Global Disability Summit - joining the movement for change

 

Organisations of persons with disabilities have been routinely excluded from international development and humanitarian action.  This needs to change.

Progress on inclusion has been made, but it’s not enough. More needs to be done.

The Global Disability Summit with its vision of promoting equality is a timely reminder that meaningful engagement of persons with disabilities through their representative organisations is not an optional extra but a prerequisite to ensuring an inclusive world.

For CBM Global, authentic partnership with and accountability to the disability movement underpins all we do. We’re deeply committed to working alongside people with disabilities and their representative organisations, and to the principle of “nothing about us without us”. We believe that our mission of fighting to end the cycle of poverty and disability can only be achieved through partnership.  

WHAT IS THE GLOBAL DISABILITY SUMMIT?

The 2022 Global Disability Summit is hosted by the International Disability Alliance (IDA), the Government of Norway and the Government of Ghana. It will take place on 16th and 17th February 2022. Held mainly online, the summit will bring together governments to mobilise efforts for the implementation of the UN Convention on the Rights of Persons with Disabilities and to ensure no one is left behind in development and humanitarian efforts.
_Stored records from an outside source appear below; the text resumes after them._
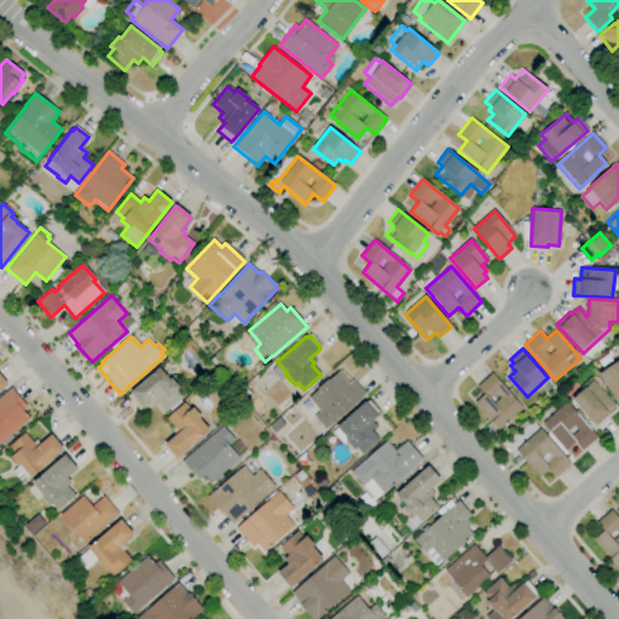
[(618,401),(617,404),(597,374),(618,359),(618,401)]
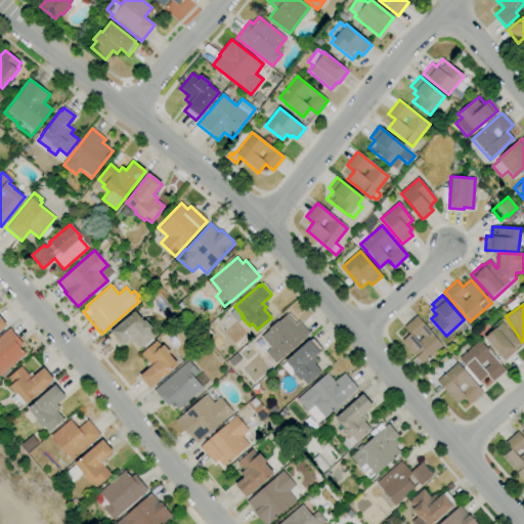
[(140,349),(133,341),(129,345),(125,341),(122,344),(121,343),(118,346),(107,336),(111,333),(110,333),(134,311),(143,321),(144,320),(153,329),(149,331),(155,336),(140,349)]
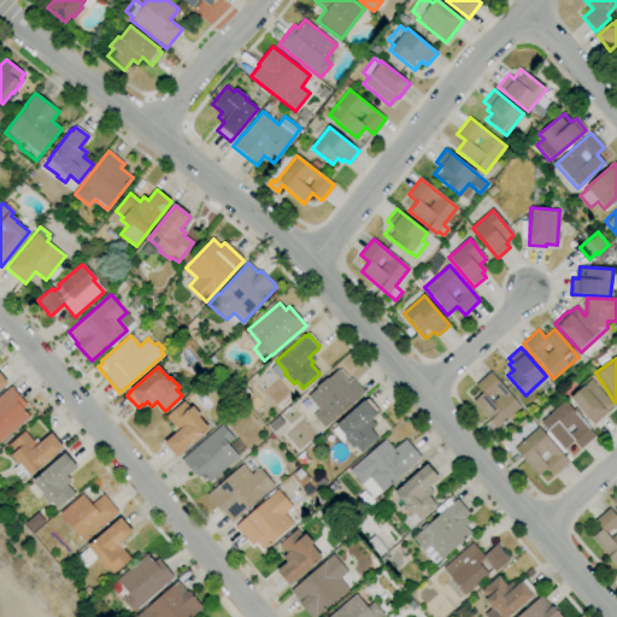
[(324,428),(315,417),(309,423),(294,407),(317,388),(316,387),(327,377),(327,378),(336,370),(347,382),(351,378),(364,393),(324,428)]
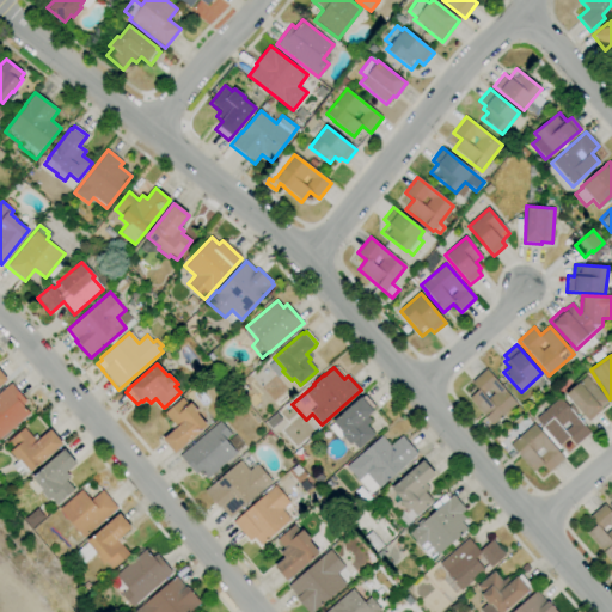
[(493,426),(485,417),(469,398),(478,390),(471,381),(485,368),(516,404),(493,426)]
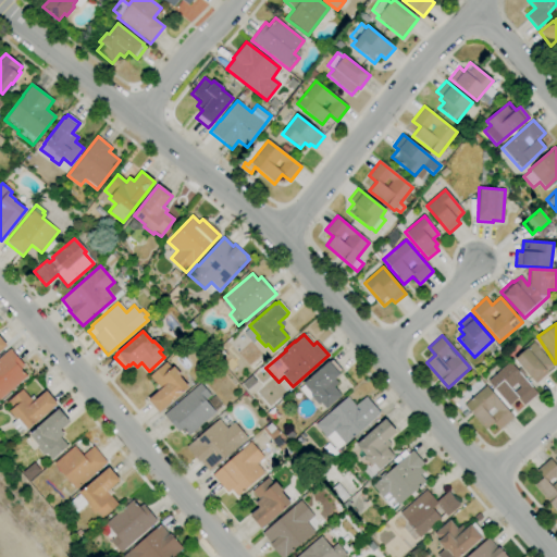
[(535,384),(514,359),(533,343),(553,366),(546,372),(547,373),(535,384)]
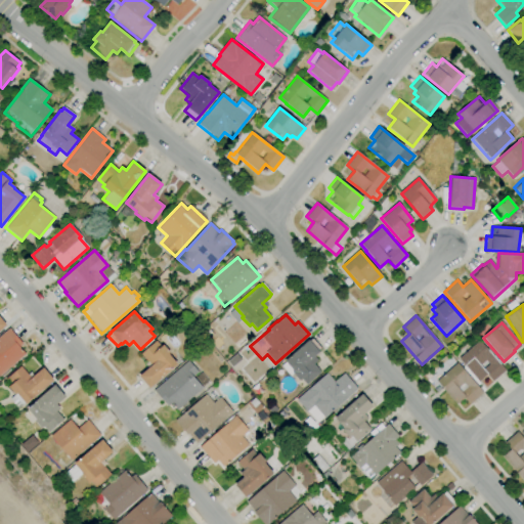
[(0,375),(0,336),(9,329),(23,344),(19,347),(26,354),(0,375)]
It will also place an emphasis on the efforts that are needed to build back better due to the impact of COVID-19 and the resulting inequalities faced by persons with disabilities around the world.

ORGANISATIONS OF PERSONS WITH DISABILITIES AT THE HEART OF THE SUMMIT

A range of different stakeholders will join the event, all committed to advancing inclusion within development and humanitarian policies and programmes. We welcome the fact that organisations representing persons with disabilities (OPDs) will be at the heart of the summit. Governments, the private sector, civil society, and other stakeholders have made progress on developing these partnerships but more needs to be done. We need concrete steps to ensure equal participation of OPDs in decision making, policy development, and programme implementation for lasting systemic change to happen. 

New report: Lessons learned from partnerships with organisations of persons with disabilities

Our new report, “We have a key role now”: Lessons learned from partnerships with organisations of persons with disabilities celebrates what is working well in our partnership approach and identifies measures to further strengthen our partnership with organisations of persons with disabilities. It is offered as an example of what partnership can mean and as a contribution to the wider efforts of integrating organisations of persons with disabilities into international cooperation.

A listening exercise was conducted by CBM Global from 2020 to 2021 across 14 countries and 32 organisations to gather feedback on our partnerships with organisations of persons with disabilities. This was at a time when CBM Global was setting out explicit commitments towards working in partnership with and being accountable to the disability movement. The Federation, therefore, wanted to gather feedback from OPD partners on their experiences of partnership to date, as a starting point to build upon.